According to Macaulay, his member-owned club was so excited about these changes led by the Atlanta-based Kuo Diedrich Chi architectural group and interior designer Traci Rhoads, that when it went up for vote the plan passed with an “unheard of” 99.7 percent approval.  About 10 years ago, the club actually added some outdoor seating for about 50-60 people depending on configuration. Now, the club will have covered outdoor dining for about 120 seats and Macaulay anticipates this newly created area being in “huge demand” as members enjoy club fare and cocktails perched on the edge of a cliff overlooking the new Bill Bergin-designed back nine (the front nine is scheduled to be remodeled this winter).

“We already have a signature hole (the par-3 15th waterfall hole), but the new views we have looking out over the new (par-3 No. 10 hole) is going to be like a second signature hole,” says Macaulay, 68, and a peer of the average member in age. “The views from here are just spectacular.Everything we’re trying to do is reinvigorate the clubhouse. Bring in the outdoors which is so much a part of what’s going on here.”

Another way Highlands Falls greatly enhanced the indoor-outdoor experience is creating a new indoor-outdoor bar space as part of the covered pavilion – a dramatic difference compared to the original stand-up bar that sat in the middle of the room like so many traditional clubhouses of old. An interesting touch Macaulay credits lead architect Howard Kuo for coming up with was designing the new bar so it was lower with a lot of stools, creating a welcoming, relaxing environment.

Another unique area that Macaulay envisions being very popular is a rare “community table” that sits behind the indoor-outdoor bar.

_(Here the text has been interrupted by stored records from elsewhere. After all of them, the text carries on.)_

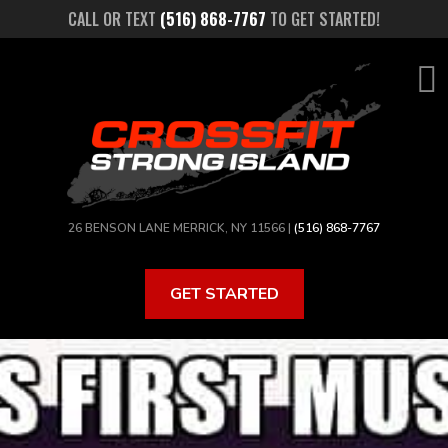
Skip
CALL OR TEXT
(516) 868-7767
TO GET STARTED!
to
main
content
26 BENSON LANE MERRICK, NY 11566 |
(516) 868-7767
GET STARTED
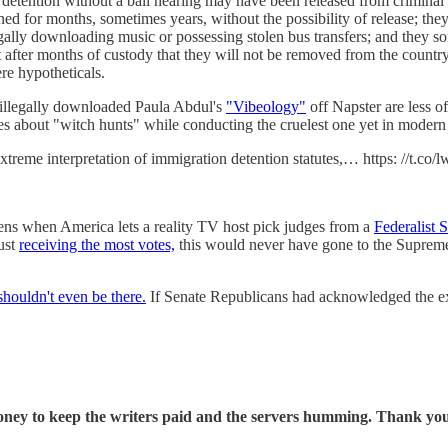
 detention without a bail hearing may have been released from criminal 
ned for months, sometimes years, without the possibility of release; 
egally downloading music or possessing stolen bus transfers; and they 
 after months of custody that they will not be removed from the country b
re hypotheticals.
 illegally downloaded Paula Abdul's
"Vibeology"
off Napster are less o
s about "witch hunts" while conducting the cruelest one yet in modern 
eme interpretation of immigration detention statutes,… https: //t.co/
ens when America lets a reality TV host pick judges from a
Federalist 
just
receiving the most votes,
this would never have gone to the Supreme 
shouldn't even be there.
If Senate Republicans had acknowledged the e
oney to keep the writers paid and the servers humming. Thank you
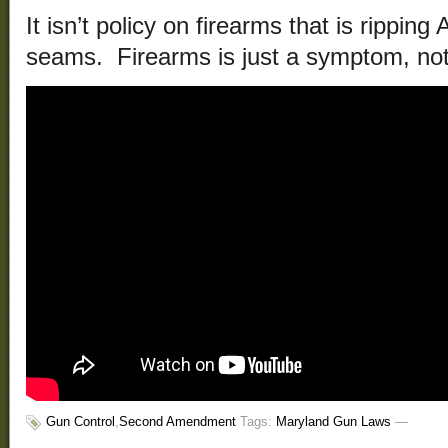
It isn’t policy on firearms that is ripping
seams. Firearms is just a symptom, not
Gun Control
,
Second Amendment
Tags:
Maryland Gun Laws
—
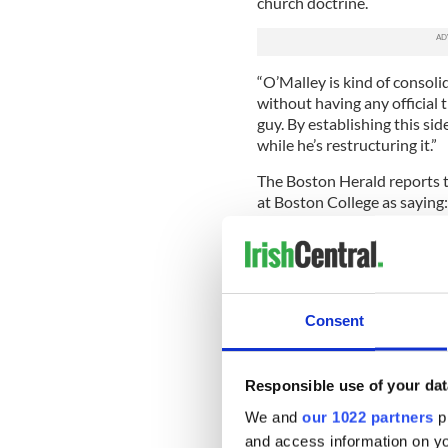
church doctrine.
“O’Malley is kind of consol
without having any official 
guy. By establishing this sid
while he’s restructuring it.”
The Boston Herald reports t
at Boston College as saying:
“As one of the eight cardina
he needs O’Malley to have one
his experience.”
Rev. James Bretzke added, “P
Consent
reorganize Vatican culture,
immediate predecessors,” he 
organized and incremental w
Responsible use of your dat
Thomas Groome, a professor 
We and
our 1022 partners
pr
depend on O’Malley’s advice
and access information on yo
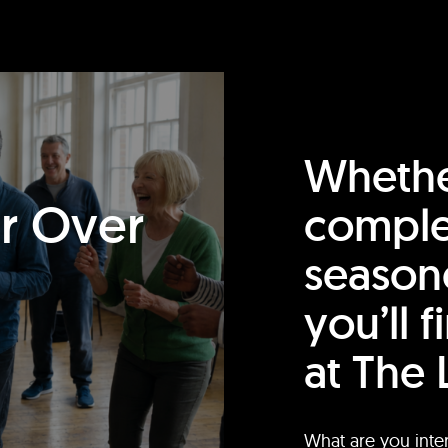
Whethe
or Over
comple
season
you’ll 
at The 
What are you inte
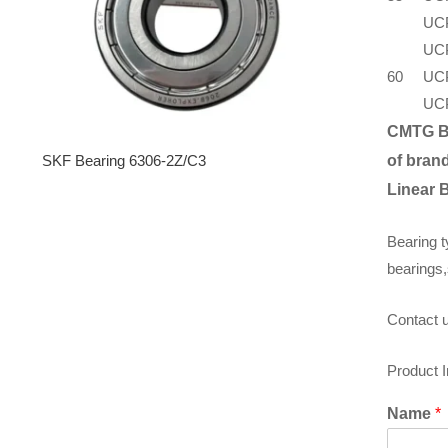
UC
UC
60
UC
UC
CMTG B
SKF Bearing 6306-2Z/C3
of brand
Linear 
Bearing t
bearings,
Contact u
Product 
Name
*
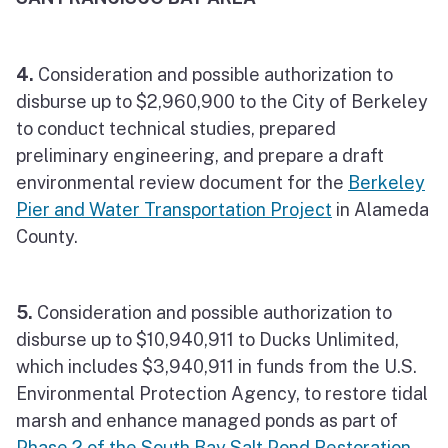
4.
Consideration and possible authorization to
disburse up to $2,960,900 to the City of Berkeley
to conduct technical studies, prepared
preliminary engineering, and prepare a draft
environmental review document for the
Berkeley
Pier and Water Transportation Project
in Alameda
County.
5.
Consideration and possible authorization to
disburse up to $10,940,911 to Ducks Unlimited,
which includes $3,940,911 in funds from the U.S.
Environmental Protection Agency, to restore tidal
marsh and enhance managed ponds as part of
Phase 2 of the South Bay Salt Pond Restoration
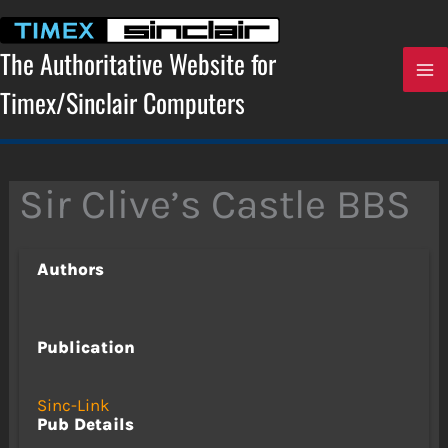
Skip
to
content
The Authoritative Website for
Timex/Sinclair Computers
Sir Clive’s Castle BBS
Authors
Publication
Sinc-Link
Pub Details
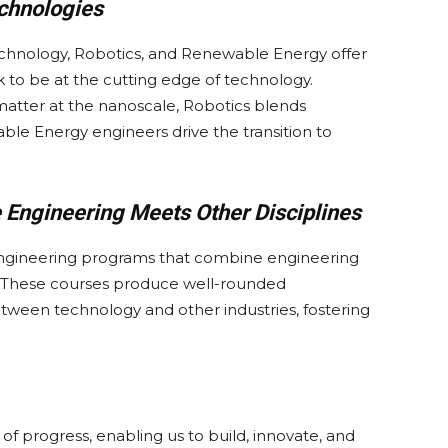
chnologies
echnology, Robotics, and Renewable Energy offer
k to be at the cutting edge of technology.
atter at the nanoscale, Robotics blends
le Energy engineers drive the transition to
e Engineering Meets Other Disciplines
y engineering programs that combine engineering
. These courses produce well-rounded
tween technology and other industries, fostering
 progress, enabling us to build, innovate, and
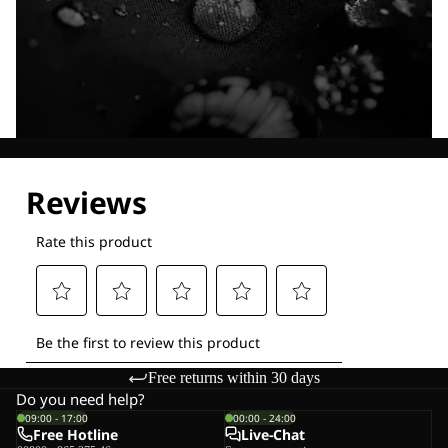
Explore our Technologies
Free returns within 30 days
Do you need help?
09:00 - 17:00
00:00 - 24:00
Free Hotline
Live-Chat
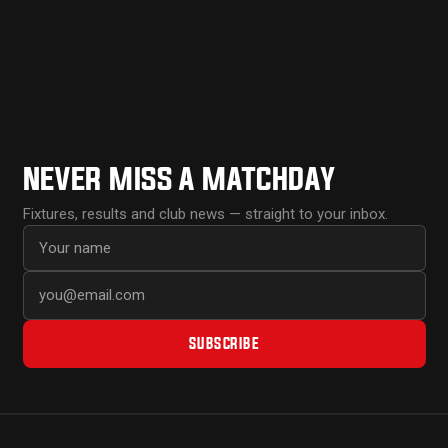
NEVER MISS A MATCHDAY
Fixtures, results and club news — straight to your inbox.
First name
Email address
SUBSCRIBE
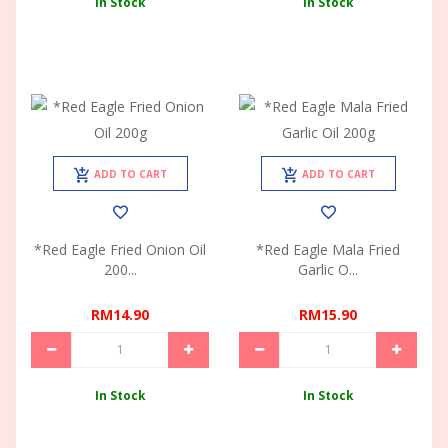
In Stock
In Stock
ADD TO CART
ADD TO CART
*Red Eagle Fried Onion Oil
*Red Eagle Mala Fried
200...
Garlic O...
RM14.90
RM15.90
In Stock
In Stock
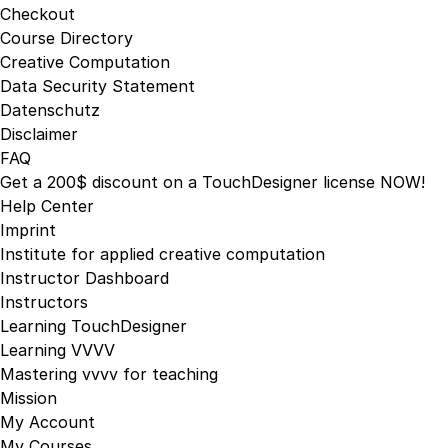
Checkout
the
Course Directory
product
Creative Computation
page
Data Security Statement
Datenschutz
Disclaimer
FAQ
Get a 200$ discount on a TouchDesigner license NOW!
Help Center
Imprint
Institute for applied creative computation
Instructor Dashboard
Instructors
Learning TouchDesigner
Learning VVVV
Mastering vvvv for teaching
Mission
My Account
My Courses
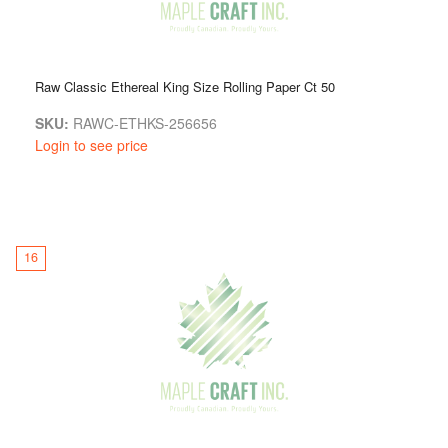
Raw Classic Ethereal King Size Rolling Paper Ct 50
SKU:
RAWC-ETHKS-256656
Login to see price
16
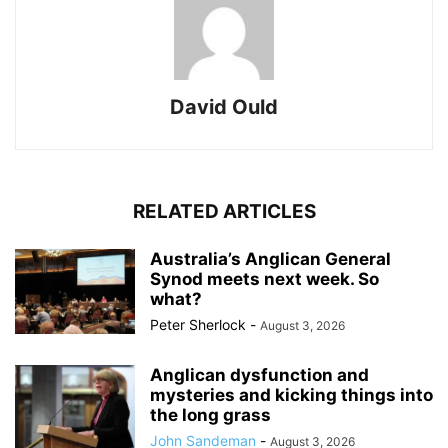
David Ould
RELATED ARTICLES
Australia’s Anglican General
Synod meets next week. So
what?
Peter Sherlock
-
August 3, 2026
Anglican dysfunction and
mysteries and kicking things into
the long grass
John Sandeman
-
August 3, 2026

Inspired by community tables that Macaulay has seen at Panera Bread restaurants, this new dining option is designed for a lot of the club’s single members, many of whom are women, according to Macaulay.

“So if you want to come inside and don’t want to sit at the bar, anybody can just jump in there without any reservation and enjoy whatever company might be there,” Macaulay adds. “I suspect the bar is going to draw a lot of the younger people who will want to come in a little later and I think our existing members are going to enjoy it too – especially during sporting events or special occasions when we’ll serve a different menu so you can get a pizza or that kind of thing.

“Overall, I think we’re going to see a whole different wave of how the club is used. We’ll have to get adjusted to it and used to it, but we’re ready. There’s a tremendous air of excitement right now. I’ve done a lot of renovations at clubs before, but I’m as excited about this project as anything I’ve done in my career. Everything we’ve done is taking this club to the next level. I’m watching it happen. I’m watching this generational change take place here.”